Enedis Data Challenge
Reconstruction of missing electricity consumption data using Machine Learning and Time Series Analysis.
Objective: Develop a robust algorithm to reconstruct missing values in 1,000 electricity load curves (Linky-like data). The dataset contained approximately 69,000 synthetic curves generated by DeepCourbogen. The challenge was to restore coherent temporal dynamics, evaluated by the Mean Absolute Error (MAE) metric calculated exclusively on missing points.
The Time Series Challenge
Electricity consumption is highly periodic. A standard integer encoding creates a discontinuity between 23:30 and 00:00 (Distance = 23). In physical reality, these moments are adjacent.
23h → 0h
Distance = 23 (Huge Gap)
Cyclic Projection
Distance ≈ 0 (Continuous)
# Cyclic Time Encoding
h_sin = sin(2 * π * h / 24)
h_cos = cos(2 * π * h / 24)
1. Weighted k-NN
Standard interpolation fails on complex consumption patterns. We implemented a custom k-NN regressor that selects the 5 nearest neighbors based on valid data points.

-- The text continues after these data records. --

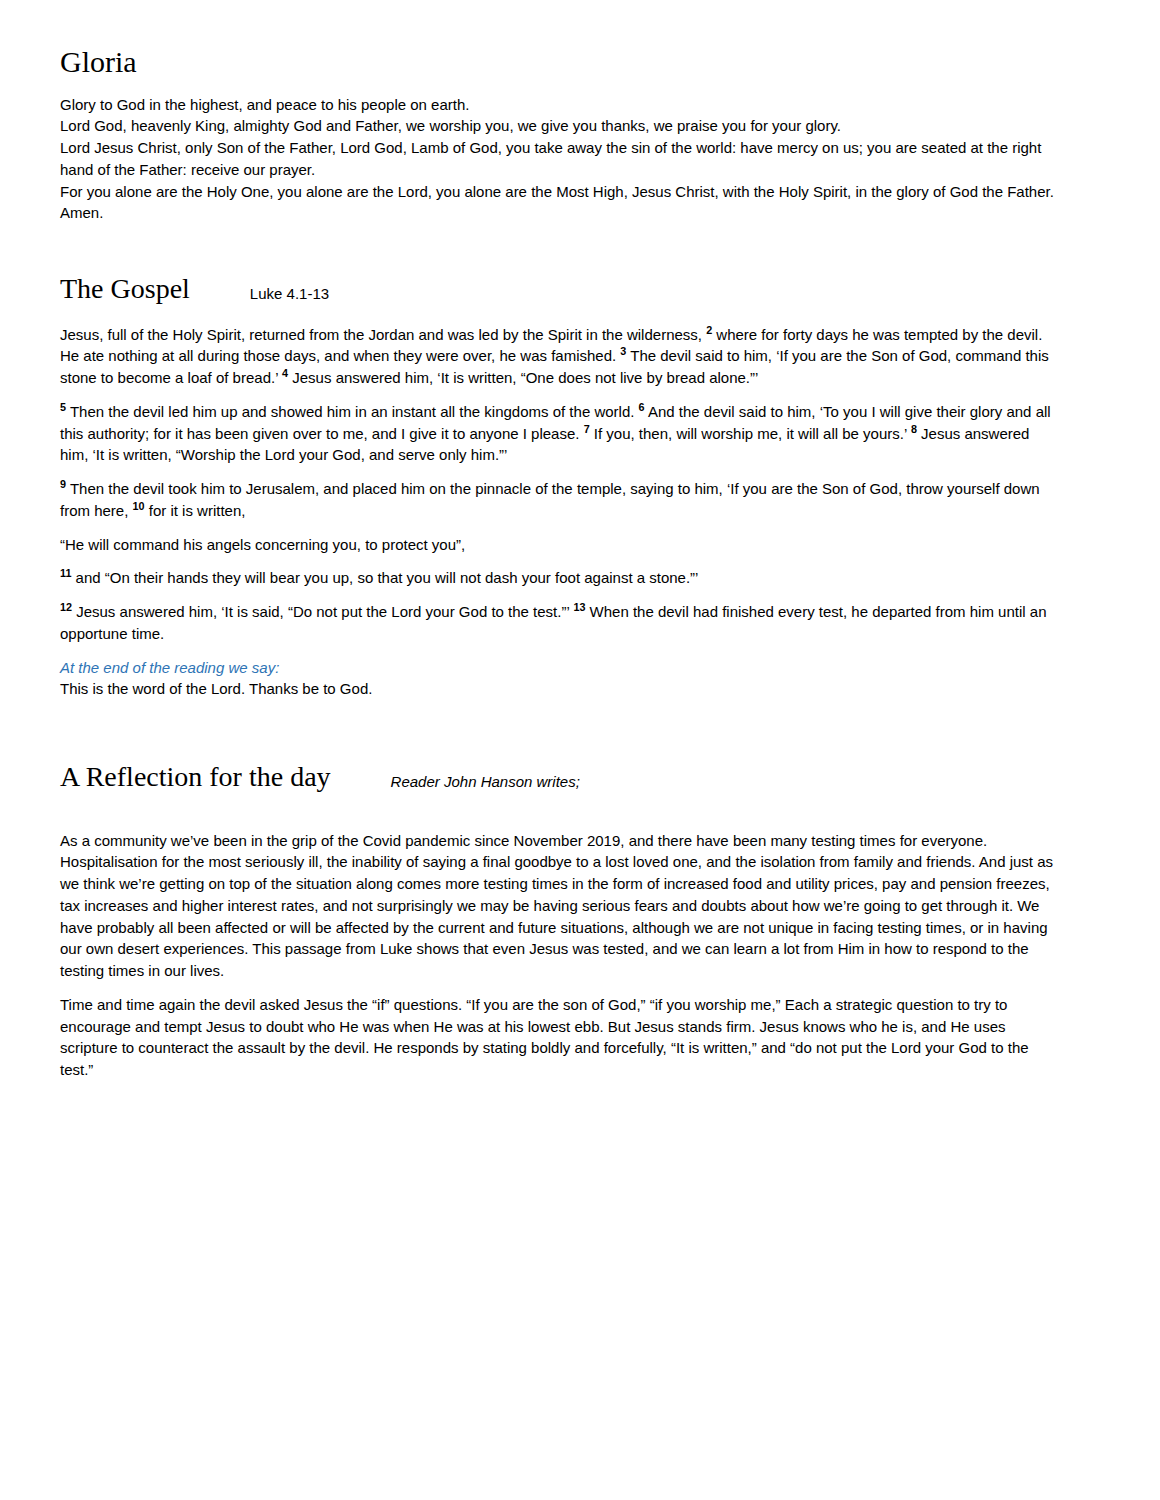Gloria
Glory to God in the highest, and peace to his people on earth.
Lord God, heavenly King, almighty God and Father, we worship you, we give you thanks, we praise you for your glory.
Lord Jesus Christ, only Son of the Father, Lord God, Lamb of God, you take away the sin of the world: have mercy on us; you are seated at the right hand of the Father: receive our prayer.
For you alone are the Holy One, you alone are the Lord, you alone are the Most High, Jesus Christ, with the Holy Spirit, in the glory of God the Father. Amen.
The Gospel
Luke 4.1-13
Jesus, full of the Holy Spirit, returned from the Jordan and was led by the Spirit in the wilderness, 2 where for forty days he was tempted by the devil. He ate nothing at all during those days, and when they were over, he was famished. 3 The devil said to him, ‘If you are the Son of God, command this stone to become a loaf of bread.’ 4 Jesus answered him, ‘It is written, “One does not live by bread alone.”’
5 Then the devil led him up and showed him in an instant all the kingdoms of the world. 6 And the devil said to him, ‘To you I will give their glory and all this authority; for it has been given over to me, and I give it to anyone I please. 7 If you, then, will worship me, it will all be yours.’ 8 Jesus answered him, ‘It is written, “Worship the Lord your God, and serve only him.”’
9 Then the devil took him to Jerusalem, and placed him on the pinnacle of the temple, saying to him, ‘If you are the Son of God, throw yourself down from here, 10 for it is written,
“He will command his angels concerning you, to protect you”,
11 and “On their hands they will bear you up, so that you will not dash your foot against a stone.”’
12 Jesus answered him, ‘It is said, “Do not put the Lord your God to the test.”’ 13 When the devil had finished every test, he departed from him until an opportune time.
At the end of the reading we say:
This is the word of the Lord. Thanks be to God.
A Reflection for the day
Reader John Hanson writes;
As a community we’ve been in the grip of the Covid pandemic since November 2019, and there have been many testing times for everyone. Hospitalisation for the most seriously ill, the inability of saying a final goodbye to a lost loved one, and the isolation from family and friends. And just as we think we’re getting on top of the situation along comes more testing times in the form of increased food and utility prices, pay and pension freezes, tax increases and higher interest rates, and not surprisingly we may be having serious fears and doubts about how we’re going to get through it. We have probably all been affected or will be affected by the current and future situations, although we are not unique in facing testing times, or in having our own desert experiences. This passage from Luke shows that even Jesus was tested, and we can learn a lot from Him in how to respond to the testing times in our lives.
Time and time again the devil asked Jesus the “if” questions. “If you are the son of God,” “if you worship me,” Each a strategic question to try to encourage and tempt Jesus to doubt who He was when He was at his lowest ebb. But Jesus stands firm. Jesus knows who he is, and He uses scripture to counteract the assault by the devil. He responds by stating boldly and forcefully, “It is written,” and “do not put the Lord your God to the test.”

- Calculates vertical bias (offset) to adjust neighbor curves.
- Applies inverse distance weighting for final prediction.
2. Matrix Completion
We assumed the consumption matrix has a low-rank structure (users share common behaviors). We used the SoftImpute algorithm.
- Iterative SVD with singular value thresholding.
- Captures global trends across all 69,000 curves simultaneously.